[Task instructions]:
Write out each line of the records that has "точно" in it.

[Entries supplied]:
##############################

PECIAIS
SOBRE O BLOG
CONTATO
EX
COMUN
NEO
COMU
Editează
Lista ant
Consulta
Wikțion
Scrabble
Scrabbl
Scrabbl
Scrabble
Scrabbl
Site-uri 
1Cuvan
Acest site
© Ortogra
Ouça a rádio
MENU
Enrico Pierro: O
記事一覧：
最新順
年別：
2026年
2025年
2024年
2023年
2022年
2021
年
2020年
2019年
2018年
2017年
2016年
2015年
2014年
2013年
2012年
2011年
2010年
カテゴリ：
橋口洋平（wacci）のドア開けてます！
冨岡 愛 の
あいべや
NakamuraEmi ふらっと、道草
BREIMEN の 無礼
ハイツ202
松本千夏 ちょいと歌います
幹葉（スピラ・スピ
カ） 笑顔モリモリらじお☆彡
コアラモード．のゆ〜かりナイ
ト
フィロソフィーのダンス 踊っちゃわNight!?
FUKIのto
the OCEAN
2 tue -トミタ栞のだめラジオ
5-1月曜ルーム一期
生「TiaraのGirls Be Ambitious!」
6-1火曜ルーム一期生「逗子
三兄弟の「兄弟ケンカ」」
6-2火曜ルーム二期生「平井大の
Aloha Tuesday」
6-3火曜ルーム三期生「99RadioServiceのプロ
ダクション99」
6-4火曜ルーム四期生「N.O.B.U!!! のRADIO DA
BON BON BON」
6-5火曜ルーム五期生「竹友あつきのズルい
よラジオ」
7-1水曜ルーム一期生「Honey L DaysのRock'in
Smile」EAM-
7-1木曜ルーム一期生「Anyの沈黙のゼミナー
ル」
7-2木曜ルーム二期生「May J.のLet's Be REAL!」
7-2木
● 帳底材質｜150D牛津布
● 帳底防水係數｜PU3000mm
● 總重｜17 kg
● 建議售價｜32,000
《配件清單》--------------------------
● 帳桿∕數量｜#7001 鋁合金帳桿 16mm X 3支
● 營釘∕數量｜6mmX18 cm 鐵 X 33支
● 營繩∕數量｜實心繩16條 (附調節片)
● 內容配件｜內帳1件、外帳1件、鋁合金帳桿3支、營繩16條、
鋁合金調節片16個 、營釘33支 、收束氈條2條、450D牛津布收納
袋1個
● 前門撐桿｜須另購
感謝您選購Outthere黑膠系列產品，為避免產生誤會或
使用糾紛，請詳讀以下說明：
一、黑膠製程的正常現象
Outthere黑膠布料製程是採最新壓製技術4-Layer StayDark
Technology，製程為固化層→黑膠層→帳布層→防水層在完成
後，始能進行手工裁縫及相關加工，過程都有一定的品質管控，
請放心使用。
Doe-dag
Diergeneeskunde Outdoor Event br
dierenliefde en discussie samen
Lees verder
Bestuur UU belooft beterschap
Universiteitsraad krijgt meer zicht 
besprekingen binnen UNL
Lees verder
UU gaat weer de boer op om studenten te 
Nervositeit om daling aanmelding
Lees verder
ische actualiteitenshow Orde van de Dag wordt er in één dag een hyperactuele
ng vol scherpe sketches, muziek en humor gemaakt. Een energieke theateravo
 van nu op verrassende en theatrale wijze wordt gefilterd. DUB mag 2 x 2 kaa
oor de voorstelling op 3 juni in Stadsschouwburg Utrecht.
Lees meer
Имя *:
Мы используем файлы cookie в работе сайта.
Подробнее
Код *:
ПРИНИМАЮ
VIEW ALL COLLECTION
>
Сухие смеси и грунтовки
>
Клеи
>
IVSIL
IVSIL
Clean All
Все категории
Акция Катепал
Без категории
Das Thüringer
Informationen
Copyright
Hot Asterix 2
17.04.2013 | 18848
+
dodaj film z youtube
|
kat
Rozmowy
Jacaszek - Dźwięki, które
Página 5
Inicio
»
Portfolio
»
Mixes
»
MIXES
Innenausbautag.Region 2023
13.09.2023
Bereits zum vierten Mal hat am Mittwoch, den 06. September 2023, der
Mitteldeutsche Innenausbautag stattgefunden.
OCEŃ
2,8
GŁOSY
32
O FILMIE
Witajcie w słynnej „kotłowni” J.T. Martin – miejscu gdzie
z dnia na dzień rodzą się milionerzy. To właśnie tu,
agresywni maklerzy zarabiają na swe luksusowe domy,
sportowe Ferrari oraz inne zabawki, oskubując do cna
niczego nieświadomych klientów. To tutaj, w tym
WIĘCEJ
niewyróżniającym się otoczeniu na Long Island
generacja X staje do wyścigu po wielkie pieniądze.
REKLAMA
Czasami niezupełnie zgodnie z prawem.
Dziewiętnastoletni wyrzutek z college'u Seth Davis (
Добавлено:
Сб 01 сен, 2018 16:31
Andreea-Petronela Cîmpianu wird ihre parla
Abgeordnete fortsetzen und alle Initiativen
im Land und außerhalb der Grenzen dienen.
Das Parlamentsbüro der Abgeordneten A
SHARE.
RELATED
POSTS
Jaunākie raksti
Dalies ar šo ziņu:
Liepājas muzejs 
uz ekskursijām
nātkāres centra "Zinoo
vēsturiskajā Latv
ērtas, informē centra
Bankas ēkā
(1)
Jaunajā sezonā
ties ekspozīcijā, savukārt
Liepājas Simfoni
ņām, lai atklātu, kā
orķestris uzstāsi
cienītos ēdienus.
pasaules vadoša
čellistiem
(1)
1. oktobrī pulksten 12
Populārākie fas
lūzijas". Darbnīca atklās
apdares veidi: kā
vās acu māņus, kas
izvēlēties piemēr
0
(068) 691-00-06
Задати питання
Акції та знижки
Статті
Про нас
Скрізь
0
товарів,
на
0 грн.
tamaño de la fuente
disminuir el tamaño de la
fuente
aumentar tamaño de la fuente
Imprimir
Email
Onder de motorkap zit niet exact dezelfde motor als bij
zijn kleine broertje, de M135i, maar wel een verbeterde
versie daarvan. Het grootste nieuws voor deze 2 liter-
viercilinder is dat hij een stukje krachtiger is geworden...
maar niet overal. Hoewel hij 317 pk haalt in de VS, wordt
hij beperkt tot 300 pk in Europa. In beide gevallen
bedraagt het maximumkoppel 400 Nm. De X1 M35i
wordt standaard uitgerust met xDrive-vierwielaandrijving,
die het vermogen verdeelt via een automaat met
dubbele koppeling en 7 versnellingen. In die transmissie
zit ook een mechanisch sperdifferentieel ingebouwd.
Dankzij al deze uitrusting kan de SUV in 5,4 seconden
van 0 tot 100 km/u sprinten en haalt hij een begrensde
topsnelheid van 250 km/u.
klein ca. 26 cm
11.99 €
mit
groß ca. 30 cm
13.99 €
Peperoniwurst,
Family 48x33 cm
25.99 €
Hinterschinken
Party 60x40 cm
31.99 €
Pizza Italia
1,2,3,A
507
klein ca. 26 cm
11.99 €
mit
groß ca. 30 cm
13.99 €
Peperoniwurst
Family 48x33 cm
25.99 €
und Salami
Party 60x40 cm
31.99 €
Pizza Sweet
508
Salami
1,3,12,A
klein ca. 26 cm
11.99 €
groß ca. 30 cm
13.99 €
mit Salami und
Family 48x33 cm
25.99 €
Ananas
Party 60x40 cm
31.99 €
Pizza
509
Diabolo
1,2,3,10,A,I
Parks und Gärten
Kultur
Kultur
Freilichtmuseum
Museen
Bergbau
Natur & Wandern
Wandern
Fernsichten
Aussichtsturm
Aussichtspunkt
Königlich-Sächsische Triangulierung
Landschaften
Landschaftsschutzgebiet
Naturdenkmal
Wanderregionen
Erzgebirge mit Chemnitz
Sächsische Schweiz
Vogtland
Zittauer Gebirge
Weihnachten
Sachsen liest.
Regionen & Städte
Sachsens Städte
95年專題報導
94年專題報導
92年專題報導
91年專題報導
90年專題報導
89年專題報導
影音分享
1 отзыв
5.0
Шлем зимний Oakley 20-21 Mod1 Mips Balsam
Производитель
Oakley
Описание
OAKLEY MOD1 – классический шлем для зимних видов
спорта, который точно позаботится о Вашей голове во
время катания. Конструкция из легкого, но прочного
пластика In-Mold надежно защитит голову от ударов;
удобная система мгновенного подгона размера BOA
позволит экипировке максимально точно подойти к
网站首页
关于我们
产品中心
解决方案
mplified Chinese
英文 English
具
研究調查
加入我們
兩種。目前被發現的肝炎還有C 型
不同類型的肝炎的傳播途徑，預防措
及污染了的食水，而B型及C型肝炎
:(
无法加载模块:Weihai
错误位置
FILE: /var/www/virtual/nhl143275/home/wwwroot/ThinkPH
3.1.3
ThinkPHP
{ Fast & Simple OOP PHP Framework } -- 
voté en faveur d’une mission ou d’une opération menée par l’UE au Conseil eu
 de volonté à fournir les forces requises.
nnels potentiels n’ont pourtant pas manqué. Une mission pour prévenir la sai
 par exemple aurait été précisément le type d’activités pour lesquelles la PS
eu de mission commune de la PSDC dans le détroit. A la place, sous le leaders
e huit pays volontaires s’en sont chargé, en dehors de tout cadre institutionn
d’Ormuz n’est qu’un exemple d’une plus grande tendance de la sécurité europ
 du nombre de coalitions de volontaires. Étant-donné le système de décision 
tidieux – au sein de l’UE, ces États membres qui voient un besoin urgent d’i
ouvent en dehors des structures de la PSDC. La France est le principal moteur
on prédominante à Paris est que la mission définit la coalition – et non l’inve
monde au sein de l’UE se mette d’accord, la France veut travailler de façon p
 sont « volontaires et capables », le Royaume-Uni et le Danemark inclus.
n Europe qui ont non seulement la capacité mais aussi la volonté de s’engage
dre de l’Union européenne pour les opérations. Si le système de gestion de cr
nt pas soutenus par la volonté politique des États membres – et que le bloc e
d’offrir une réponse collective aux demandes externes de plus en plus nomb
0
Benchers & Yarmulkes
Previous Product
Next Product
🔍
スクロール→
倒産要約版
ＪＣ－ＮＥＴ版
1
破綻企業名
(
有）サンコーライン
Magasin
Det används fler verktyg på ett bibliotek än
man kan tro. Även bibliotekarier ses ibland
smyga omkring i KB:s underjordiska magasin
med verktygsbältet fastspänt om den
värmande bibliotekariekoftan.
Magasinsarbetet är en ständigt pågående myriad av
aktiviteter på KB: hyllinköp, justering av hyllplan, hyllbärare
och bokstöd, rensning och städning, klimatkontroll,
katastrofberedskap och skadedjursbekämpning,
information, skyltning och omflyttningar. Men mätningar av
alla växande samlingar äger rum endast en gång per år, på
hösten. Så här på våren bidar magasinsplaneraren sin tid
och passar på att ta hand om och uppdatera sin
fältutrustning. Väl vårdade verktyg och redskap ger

##############################

[Result of this exercise]:
спорта, который точно позаботится о Вашей голове во
позволит экипировке максимально точно подойти к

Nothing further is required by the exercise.